Work item:
Quote, exactly, the line holding "click(610, 149)" and all lines after it to the end of the records below. Exclude pictures.
---------- Extracted entries
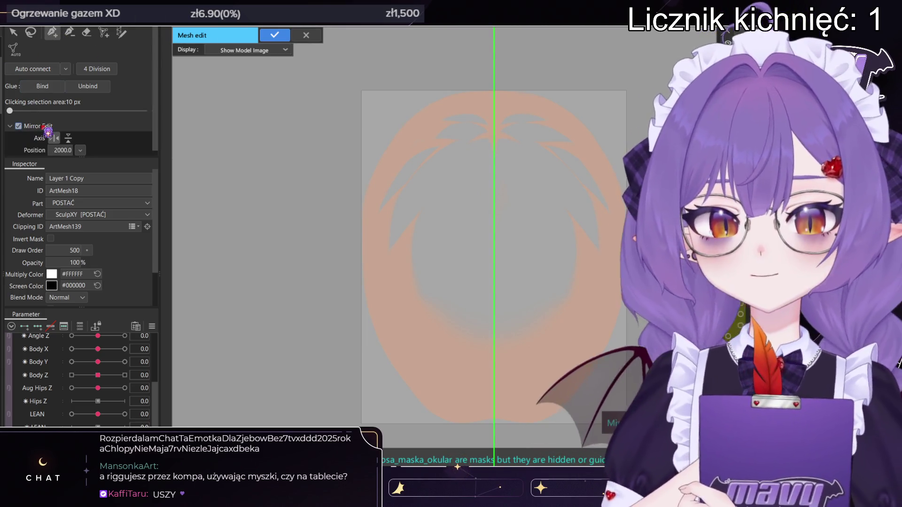
click(514, 87)
click(539, 89)
click(556, 97)
click(570, 107)
click(585, 118)
click(598, 133)
click(610, 149)
click(623, 172)
click(631, 195)
click(632, 224)
click(632, 252)
click(631, 281)
click(628, 308)
click(617, 340)
click(598, 377)
click(578, 404)
click(548, 427)
click(514, 432)
click(502, 410)
click(529, 411)
click(557, 391)
click(576, 363)
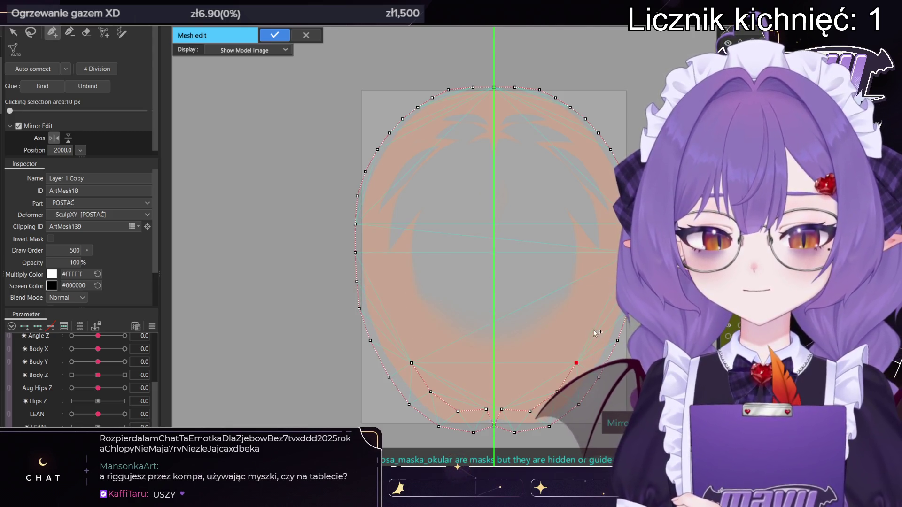
- Add vertices up the ring's inner edge and down the centre line
click(608, 254)
click(609, 218)
click(602, 187)
click(581, 152)
click(560, 127)
click(536, 111)
click(508, 102)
--------------------
Task response:
click(610, 149)
click(623, 172)
click(631, 195)
click(632, 224)
click(632, 252)
click(631, 281)
click(628, 308)
click(617, 340)
click(598, 377)
click(578, 404)
click(548, 427)
click(514, 432)
click(502, 410)
click(529, 411)
click(557, 391)
click(576, 363)
- Add vertices up the ring's inner edge and down the centre line
click(608, 254)
click(609, 218)
click(602, 187)
click(581, 152)
click(560, 127)
click(536, 111)
click(508, 102)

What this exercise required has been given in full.